— EXTRACTED MATERIAL —
━━━━━━━━━━━━━━━━

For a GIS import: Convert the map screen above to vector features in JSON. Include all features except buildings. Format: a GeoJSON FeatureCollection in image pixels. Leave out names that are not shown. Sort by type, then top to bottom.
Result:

━━━━━━━━━━━━━━━━

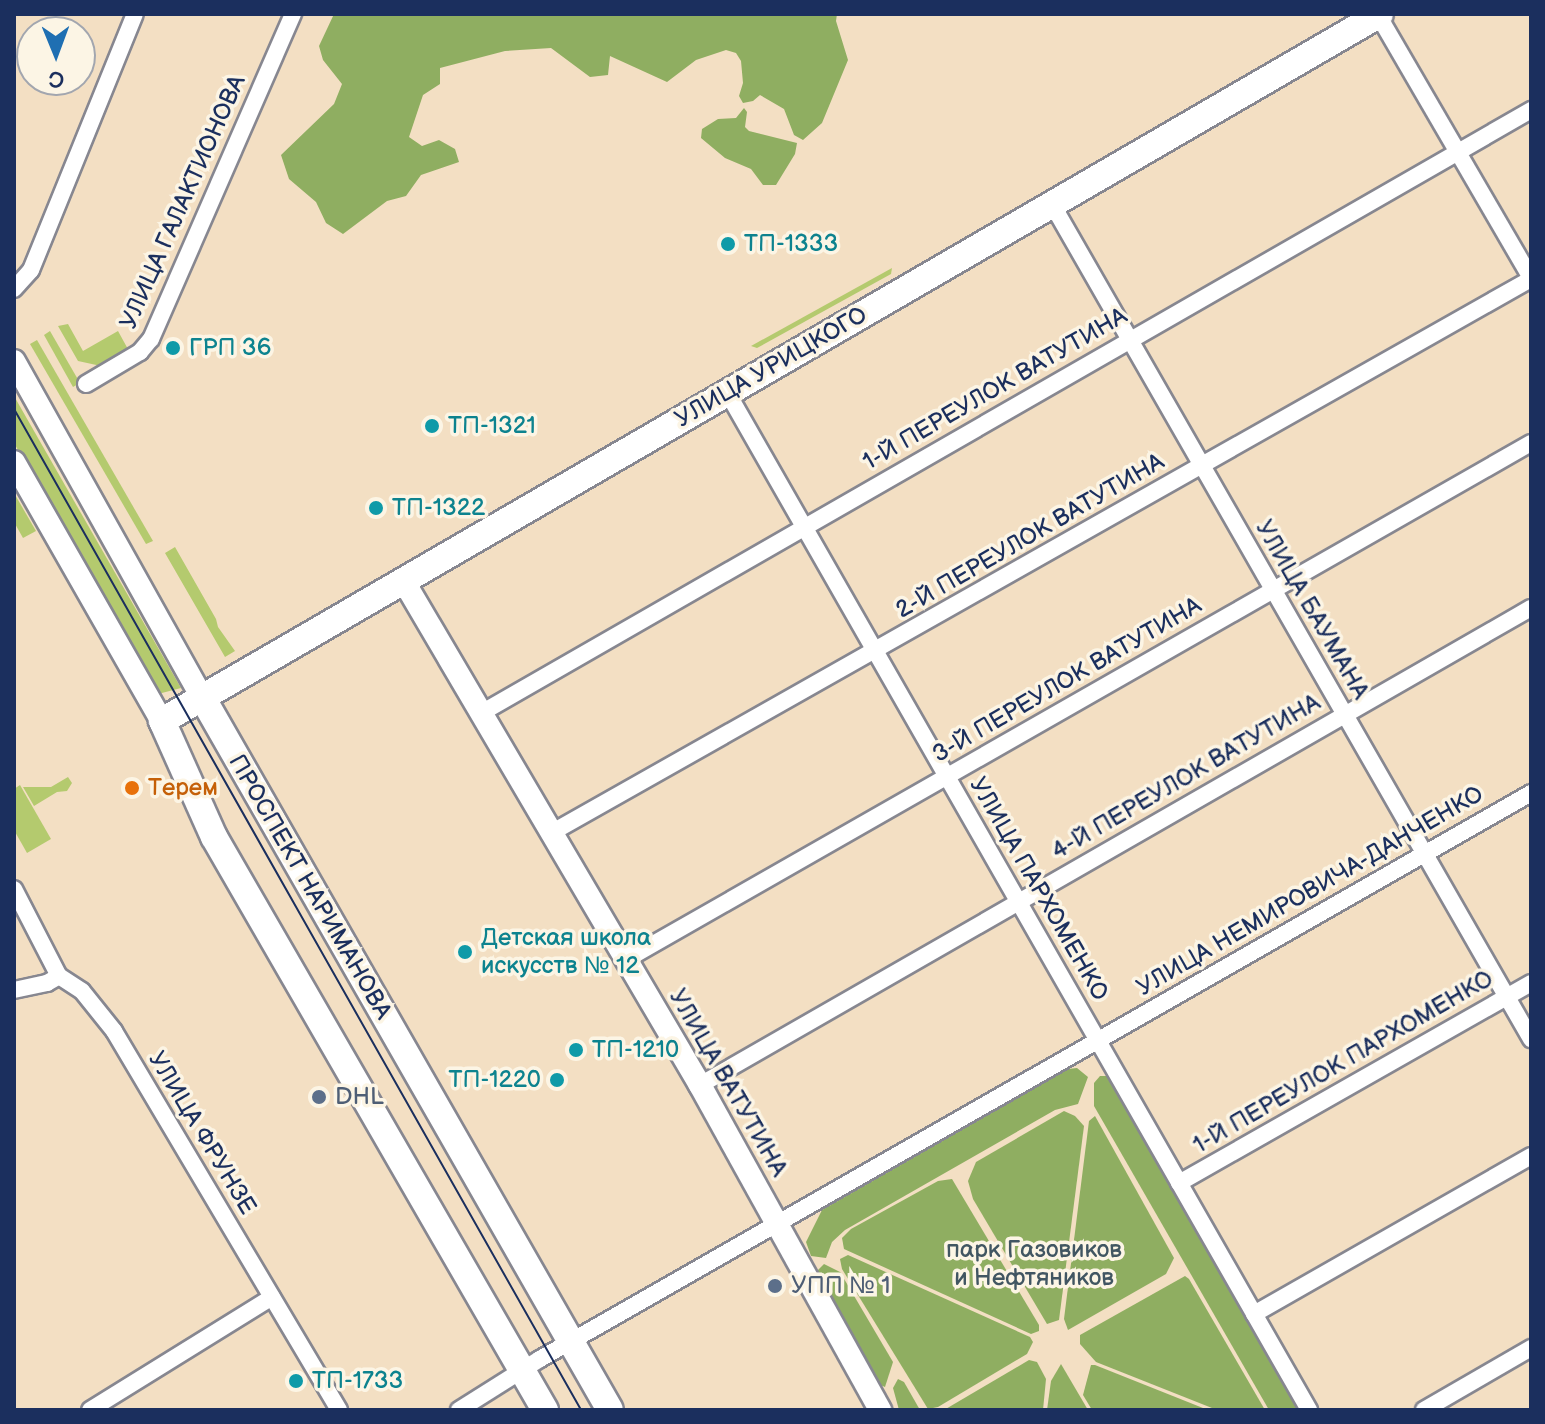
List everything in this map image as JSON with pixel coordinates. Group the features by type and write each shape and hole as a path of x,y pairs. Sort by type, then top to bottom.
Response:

━━━━━━━━━━━━━━━━

— AIM OF THE TASK —
Search the data for the string "bottom". List each line that has it.

— EXERCISE ANSWER —
For a GIS import: Convert the map screen above to vector features in JSON. Include all features except buildings. Format: a GeoJSON FeatureCollection in image pixels. Leave out names that are not shown. Sort by type, then top to bottom.
List everything in this map image as JSON with pixel coordinates. Group the features by type and write each shape and hole as a path of x,y pairs. Sort by type, then top to bottom.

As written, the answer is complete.